- _TEKS YANG DITAMPILKAN_

□ □ □

Oleh: Petrus Natom
Konflik sosial yang terjadi Kamis 06 Juni 2019 hingga merenggut nyawa Ramos Horta Soares (19), ada rentetan peristiwa saling serang yang terjadi di kompleks pengungsian Timor Timur, Naibonat, Kecamatan Kupang Timur Kabupaten Kupang, NTT.
Kejadian saling serang, bukan baru kali ini terjadi. Kejadian serupa, hampir setiap tahun terjadi. Membakar rumah, kendaraan hingga saling serang antar kelompok dalam jumlah yang sangat besar.
Tak hanya korban harta benda, hampir setiap konflik terjadi, pasti menelan korban jiwa hingga luka fisik yang menyebabkan cacat mental hingga fisik berkepanjangan. Setiap konflik terjadi, ada dua nama organisasi masyarakat yang terus didengungkan sebagai cikal bakal konflik akibat dendam massa lalu.
Satu sisi, perguruan silat Persaudaran Setia Hati Terate (PSHT) disebut selalu berkonflik dengan perguruan silat lain yakni Ikatan Kera Sakti (IKS).
Sisi lain, ketika konflik terjadi hingga jatuh korban jiwa, publik Nusa Tenggara Timur, selalu menyebut warga eks Pengungsian Timor-Timur adalah dalang dan pengganggu kenyamanan masyarakat.
Cuitan sumpah serapahpun selau menghiasi dinding sosial media. Benarkah konflik sosial yang terus dilakukan oleh Pengungsi Timor-Timur, atas dasar dendam yang berkecamuk sejak lama atau sejenis unjuk rasa mencari keadilan atas Perbedaan kultural antara warga Timor Timur sehingga sulitnya mendapatkan akses atas tanah.
Selain itu, komposisi tanah di wilayah Kabupaten Kupang semakin mahal bersamaan dengan pengembangan kota dan perdagangan, serta daerah penyuplai kebutuhan masyarakat Kota Kupang yang kian mahal.
Kondisi inilah yang memungkinkan masyarakat sulit mengakses tanah, dan karena itu mereka tetap tinggal di camp terminal Noelbaki dan camp Balai Benih Induk (BBI).
Kemiskinan yang mendera pengungsi, ketiadaan tanah sebagai hak milik, rata-rata pengungsi bekerja sebagai buruh tani, telah menyebabkan banyak anak pengungsi putus sekolah (drop out), hingga jarang mengenyam pendidikan tinggi. Anak laki-laki pengungsi menjadi buruh migran. Para perempuan pengungsi bekerja serabutan.
Masa depan mereka tampak suram. Ratusan anak-anak usia sekolah yang lahir di camp atau di Timor Barat, tidak mendapatkan perhatian yang serius dari negara. Mereka seperti seperti dianak-tirikan dalam proses pembangunan.
Pada saat yang demikian, publik kadang hanya melihat peristiwa yang muncul di permukaan, sementara akar soal yang terus mendera mereka diabaikan dalam diskursus publik terutama di NTT.

□ □ □

- _DATA YANG DITAMPILKAN_
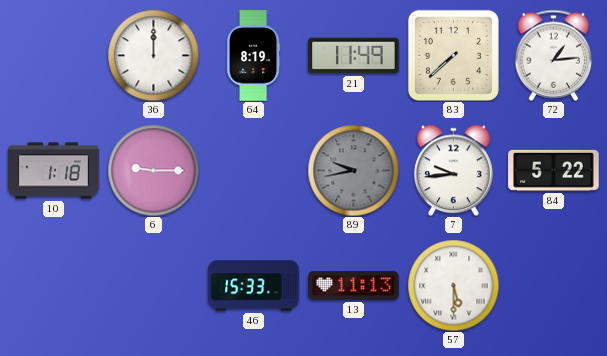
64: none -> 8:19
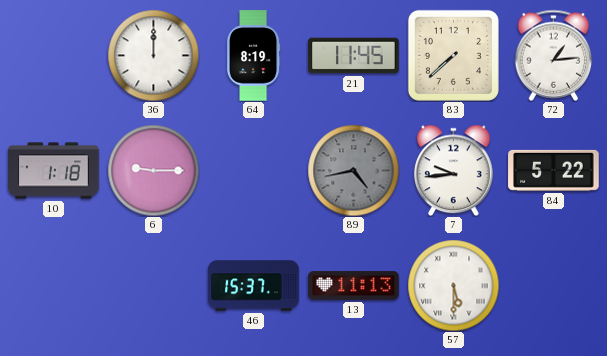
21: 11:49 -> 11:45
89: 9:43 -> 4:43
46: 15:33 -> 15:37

□ □ □

- _YANG DITANYAKAN_
1 - Dalam tulisan tentang konflik pengungsi Timor Timur, siapa yang kehilangan nyawa dalam konflik sosial pada Kamis 06 Juni 2019?
2 - Salin kata demi kata bagian tulisan tentang konflik pengungsi Timor Timur yang dibuka dengan kata-kata yang memuat "Tak hanya korban" dan ditutup dengan "pengganggu kenyamanan masyarakat.".

- _JAWABAN TIAP TUGAS_
1 - Ramos Horta Soares, yang berusia 19 tahun.

2 -
Tak hanya korban harta benda, hampir setiap konflik terjadi, pasti menelan korban jiwa hingga luka fisik yang menyebabkan cacat mental hingga fisik berkepanjangan. Setiap konflik terjadi, ada dua nama organisasi masyarakat yang terus didengungkan sebagai cikal bakal konflik akibat dendam massa lalu.
Satu sisi, perguruan silat Persaudaran Setia Hati Terate (PSHT) disebut selalu berkonflik dengan perguruan silat lain yakni Ikatan Kera Sakti (IKS).
Sisi lain, ketika konflik terjadi hingga jatuh korban jiwa, publik Nusa Tenggara Timur, selalu menyebut warga eks Pengungsian Timor-Timur adalah dalang dan pengganggu kenyamanan masyarakat.